:: Available data

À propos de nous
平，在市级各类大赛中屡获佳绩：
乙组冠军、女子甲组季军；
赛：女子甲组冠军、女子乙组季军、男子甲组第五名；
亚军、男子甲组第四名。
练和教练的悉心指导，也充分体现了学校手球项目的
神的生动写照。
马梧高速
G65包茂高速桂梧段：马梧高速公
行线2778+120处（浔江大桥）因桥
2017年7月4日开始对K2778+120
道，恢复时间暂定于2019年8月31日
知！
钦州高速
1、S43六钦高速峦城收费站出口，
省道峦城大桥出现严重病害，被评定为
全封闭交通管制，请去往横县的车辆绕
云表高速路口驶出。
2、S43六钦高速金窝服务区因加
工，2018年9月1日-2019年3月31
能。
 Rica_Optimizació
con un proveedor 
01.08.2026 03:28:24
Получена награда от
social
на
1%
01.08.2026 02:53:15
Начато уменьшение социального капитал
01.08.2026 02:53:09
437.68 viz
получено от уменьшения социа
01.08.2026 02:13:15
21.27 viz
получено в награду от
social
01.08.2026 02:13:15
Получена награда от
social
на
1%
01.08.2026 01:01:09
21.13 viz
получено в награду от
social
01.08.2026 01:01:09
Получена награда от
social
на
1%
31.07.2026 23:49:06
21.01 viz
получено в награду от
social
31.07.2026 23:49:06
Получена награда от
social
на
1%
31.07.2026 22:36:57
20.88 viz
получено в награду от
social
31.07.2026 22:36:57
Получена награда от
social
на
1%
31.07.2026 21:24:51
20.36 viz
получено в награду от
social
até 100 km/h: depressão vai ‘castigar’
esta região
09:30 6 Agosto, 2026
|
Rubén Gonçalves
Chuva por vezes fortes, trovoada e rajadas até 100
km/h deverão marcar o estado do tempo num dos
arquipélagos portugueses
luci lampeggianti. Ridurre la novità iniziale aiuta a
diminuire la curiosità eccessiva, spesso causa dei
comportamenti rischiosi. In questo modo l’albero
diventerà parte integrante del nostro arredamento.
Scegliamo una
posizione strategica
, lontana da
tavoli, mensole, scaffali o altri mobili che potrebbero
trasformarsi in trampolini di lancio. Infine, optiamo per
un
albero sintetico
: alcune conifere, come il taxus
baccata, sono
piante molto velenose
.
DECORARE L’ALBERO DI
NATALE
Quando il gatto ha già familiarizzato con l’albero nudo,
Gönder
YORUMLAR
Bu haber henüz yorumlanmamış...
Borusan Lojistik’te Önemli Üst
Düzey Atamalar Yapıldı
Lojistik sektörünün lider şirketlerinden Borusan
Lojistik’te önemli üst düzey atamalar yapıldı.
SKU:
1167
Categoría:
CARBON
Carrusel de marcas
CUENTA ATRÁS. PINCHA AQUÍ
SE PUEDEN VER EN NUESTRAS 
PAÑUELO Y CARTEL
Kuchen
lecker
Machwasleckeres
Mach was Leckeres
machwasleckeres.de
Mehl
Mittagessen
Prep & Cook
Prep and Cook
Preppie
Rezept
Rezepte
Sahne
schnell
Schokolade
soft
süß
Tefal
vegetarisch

::::

Directive: Copy every line of text from all of the entries above, with no changes.

Solution for this exercise:
À propos de nous
平，在市级各类大赛中屡获佳绩：
乙组冠军、女子甲组季军；
赛：女子甲组冠军、女子乙组季军、男子甲组第五名；
亚军、男子甲组第四名。
练和教练的悉心指导，也充分体现了学校手球项目的
神的生动写照。
马梧高速
G65包茂高速桂梧段：马梧高速公
行线2778+120处（浔江大桥）因桥
2017年7月4日开始对K2778+120
道，恢复时间暂定于2019年8月31日
知！
钦州高速
1、S43六钦高速峦城收费站出口，
省道峦城大桥出现严重病害，被评定为
全封闭交通管制，请去往横县的车辆绕
云表高速路口驶出。
2、S43六钦高速金窝服务区因加
工，2018年9月1日-2019年3月31
能。
 Rica_Optimizació
con un proveedor 
01.08.2026 03:28:24
Получена награда от
social
на
1%
01.08.2026 02:53:15
Начато уменьшение социального капитал
01.08.2026 02:53:09
437.68 viz
получено от уменьшения социа
01.08.2026 02:13:15
21.27 viz
получено в награду от
social
01.08.2026 02:13:15
Получена награда от
social
на
1%
01.08.2026 01:01:09
21.13 viz
получено в награду от
social
01.08.2026 01:01:09
Получена награда от
social
на
1%
31.07.2026 23:49:06
21.01 viz
получено в награду от
social
31.07.2026 23:49:06
Получена награда от
social
на
1%
31.07.2026 22:36:57
20.88 viz
получено в награду от
social
31.07.2026 22:36:57
Получена награда от
social
на
1%
31.07.2026 21:24:51
20.36 viz
получено в награду от
social
até 100 km/h: depressão vai ‘castigar’
esta região
09:30 6 Agosto, 2026
|
Rubén Gonçalves
Chuva por vezes fortes, trovoada e rajadas até 100
km/h deverão marcar o estado do tempo num dos
arquipélagos portugueses
luci lampeggianti. Ridurre la novità iniziale aiuta a
diminuire la curiosità eccessiva, spesso causa dei
comportamenti rischiosi. In questo modo l’albero
diventerà parte integrante del nostro arredamento.
Scegliamo una
posizione strategica
, lontana da
tavoli, mensole, scaffali o altri mobili che potrebbero
trasformarsi in trampolini di lancio. Infine, optiamo per
un
albero sintetico
: alcune conifere, come il taxus
baccata, sono
piante molto velenose
.
DECORARE L’ALBERO DI
NATALE
Quando il gatto ha già familiarizzato con l’albero nudo,
Gönder
YORUMLAR
Bu haber henüz yorumlanmamış...
Borusan Lojistik’te Önemli Üst
Düzey Atamalar Yapıldı
Lojistik sektörünün lider şirketlerinden Borusan
Lojistik’te önemli üst düzey atamalar yapıldı.
SKU:
1167
Categoría:
CARBON
Carrusel de marcas
CUENTA ATRÁS. PINCHA AQUÍ
SE PUEDEN VER EN NUESTRAS 
PAÑUELO Y CARTEL
Kuchen
lecker
Machwasleckeres
Mach was Leckeres
machwasleckeres.de
Mehl
Mittagessen
Prep & Cook
Prep and Cook
Preppie
Rezept
Rezepte
Sahne
schnell
Schokolade
soft
süß
Tefal
vegetarisch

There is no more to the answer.